WHAT TO WORK ON >>
Switch each "Register" in the records below to "Enroll" and write out all the lines again with nothing else changed. Leave the pictures out of your answer.

[Start of section]

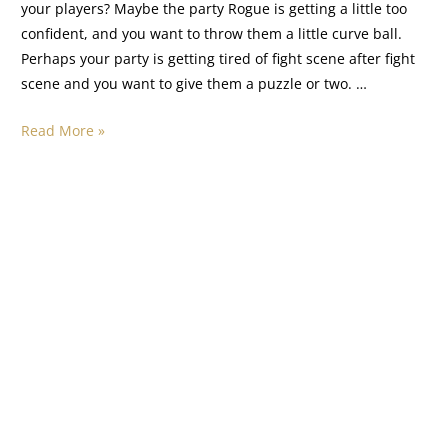
your players? Maybe the party Rogue is getting a little too
confident, and you want to throw them a little curve ball.
Perhaps your party is getting tired of fight scene after fight
scene and you want to give them a puzzle or two. …
Read More »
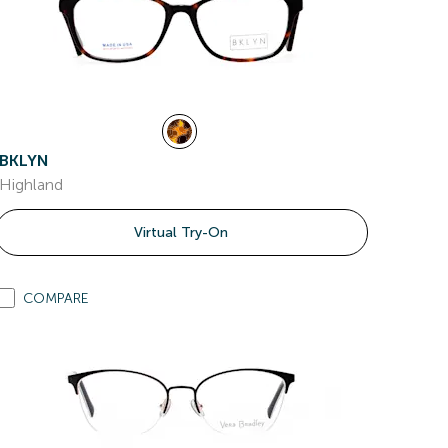
BKLYN
Highland
Virtual Try-On
COMPARE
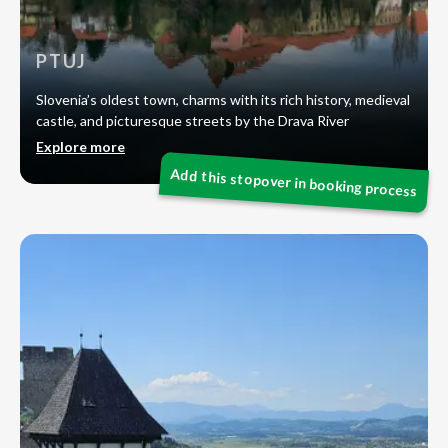
PTUJ
Slovenia’s oldest town, charms with its rich history, medieval
castle, and picturesque streets by the Drava River
Explore more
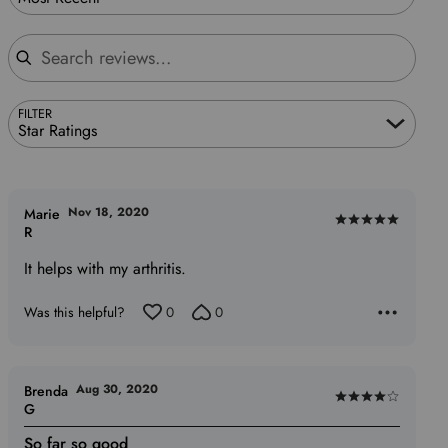
Search reviews
FILTER
Star Ratings
Nov 18, 2020
Marie
Rated
R
5
It helps with my arthritis.
out
of
Was this helpful?
0
0
5
Aug 30, 2020
Brenda
Rated
G
4
So far so good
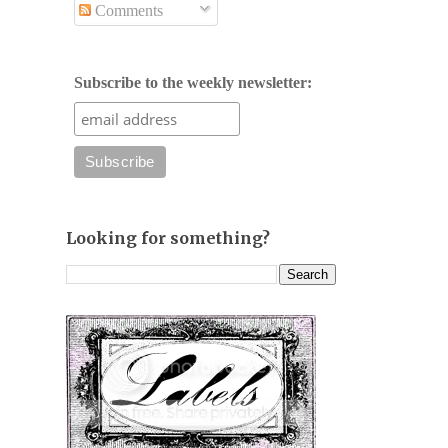
Comments
Subscribe to the weekly newsletter:
Looking for something?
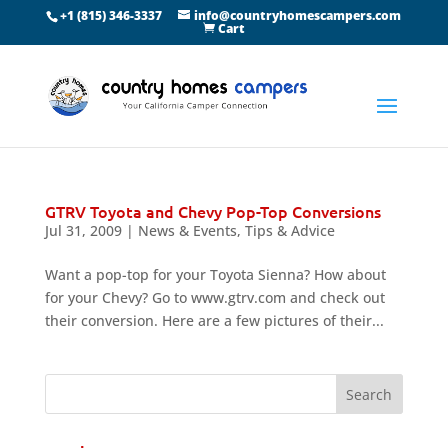
+1 (815) 346-3337
info@countryhomescampers.com
Cart
GTRV Toyota and Chevy Pop-Top Conversions
Jul 31, 2009
|
News & Events
,
Tips & Advice
Want a pop-top for your Toyota Sienna? How about
for your Chevy? Go to www.gtrv.com and check out
their conversion. Here are a few pictures of their...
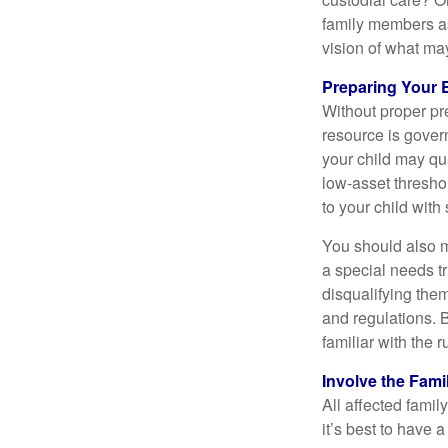
family members a
vision of what may
Preparing Your 
Without proper pre
resource is gover
your child may qu
low-asset thresho
to your child with
You should also m
a special needs tr
disqualifying the
and regulations. 
familiar with the 
Involve the Fami
All affected famil
it’s best to have 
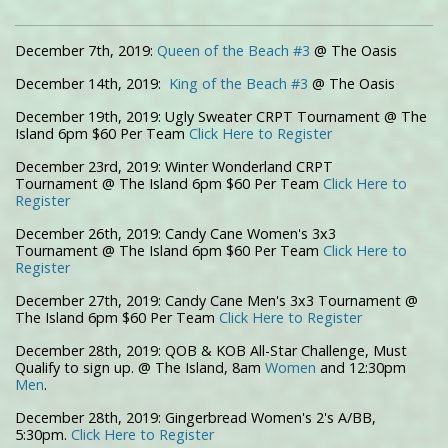
December 7th, 2019:
Queen of the Beach #3
@ The Oasis
December 14th, 2019:
King of the Beach #3
@ The Oasis
December 19th, 2019: Ugly Sweater CRPT Tournament @ The
Island 6pm $60 Per Team
Click Here to Register
December 23rd, 2019: Winter Wonderland CRPT
Tournament @ The Island 6pm $60 Per Team
Click Here to
Register
December 26th, 2019: Candy Cane Women's 3x3
Tournament @ The Island 6pm $60 Per Team
Click Here to
Register
December 27th, 2019: Candy Cane Men's 3x3 Tournament @
The Island 6pm $60 Per Team
Click Here to Register
December 28th, 2019: QOB & KOB All-Star Challenge, Must
Qualify to sign up. @ The Island, 8am
Women
and 12:30pm
Men
.
December 28th, 2019: Gingerbread Women's 2's A/BB,
5:30pm.
Click Here to Register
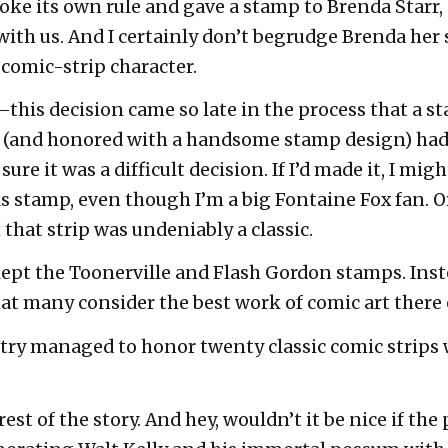
roke its own rule and gave a stamp to Brenda Starr
with us. And I certainly don’t begrudge Brenda her s
c comic-strip character.
–this decision came so late in the process that a s
d (and honored with a handsome stamp design) ha
sure it was a difficult decision. If I’d made it, I mi
ks stamp, even though I’m a big Fontaine Fox fan. 
that strip was undeniably a classic.
kept the Toonerville and Flash Gordon stamps. Inst
hat many consider the best work of comic art there 
try managed to honor twenty classic comic strips
t of the story. And hey, wouldn’t it be nice if the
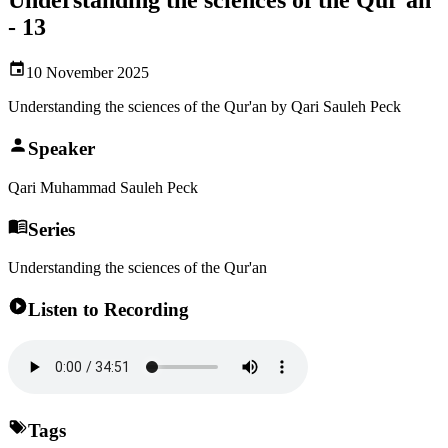
- 13
10 November 2025
Understanding the sciences of the Qur'an by Qari Sauleh Peck
Speaker
Qari Muhammad Sauleh Peck
Series
Understanding the sciences of the Qur'an
Listen to Recording
Tags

[End of section]

RESPONSE TO THE EXERCISE >>
your players? Maybe the party Rogue is getting a little too
confident, and you want to throw them a little curve ball.
Perhaps your party is getting tired of fight scene after fight
scene and you want to give them a puzzle or two. …
Read More »
BKLYN
Highland
Virtual Try-On
COMPARE
PTUJ
Slovenia’s oldest town, charms with its rich history, medieval
castle, and picturesque streets by the Drava River
Explore more
Search reviews
FILTER
Star Ratings
Nov 18, 2020
Marie
Rated
R
5
It helps with my arthritis.
out
of
Was this helpful?
0
0
5
Aug 30, 2020
Brenda
Rated
G
4
So far so good
Comments
Subscribe to the weekly newsletter:
Looking for something?
+1 (815) 346-3337
info@countryhomescampers.com
Cart
GTRV Toyota and Chevy Pop-Top Conversions
Jul 31, 2009
|
News & Events
,
Tips & Advice
Want a pop-top for your Toyota Sienna? How about
for your Chevy? Go to www.gtrv.com and check out
their conversion. Here are a few pictures of their...
family members a
vision of what may
Preparing Your 
Without proper pre
resource is gover
your child may qu
low-asset thresho
to your child with
You should also m
a special needs tr
disqualifying the
and regulations. 
familiar with the 
Involve the Fami
All affected famil
it’s best to have 
December 7th, 2019:
Queen of the Beach #3
@ The Oasis
December 14th, 2019:
King of the Beach #3
@ The Oasis
December 19th, 2019: Ugly Sweater CRPT Tournament @ The
Island 6pm $60 Per Team
Click Here to Enroll
December 23rd, 2019: Winter Wonderland CRPT
Tournament @ The Island 6pm $60 Per Team
Click Here to
Enroll
December 26th, 2019: Candy Cane Women's 3x3
Tournament @ The Island 6pm $60 Per Team
Click Here to
Enroll
December 27th, 2019: Candy Cane Men's 3x3 Tournament @
The Island 6pm $60 Per Team
Click Here to Enroll
December 28th, 2019: QOB & KOB All-Star Challenge, Must
Qualify to sign up. @ The Island, 8am
Women
and 12:30pm
Men
.
December 28th, 2019: Gingerbread Women's 2's A/BB,
5:30pm.
Click Here to Enroll
roke its own rule and gave a stamp to Brenda Starr
with us. And I certainly don’t begrudge Brenda her s
c comic-strip character.
–this decision came so late in the process that a s
d (and honored with a handsome stamp design) ha
sure it was a difficult decision. If I’d made it, I mi
ks stamp, even though I’m a big Fontaine Fox fan. 
that strip was undeniably a classic.
kept the Toonerville and Flash Gordon stamps. Inst
hat many consider the best work of comic art there 
try managed to honor twenty classic comic strips
t of the story. And hey, wouldn’t it be nice if the
- 13
10 November 2025
Understanding the sciences of the Qur'an by Qari Sauleh Peck
Speaker
Qari Muhammad Sauleh Peck
Series
Understanding the sciences of the Qur'an
Listen to Recording
Tags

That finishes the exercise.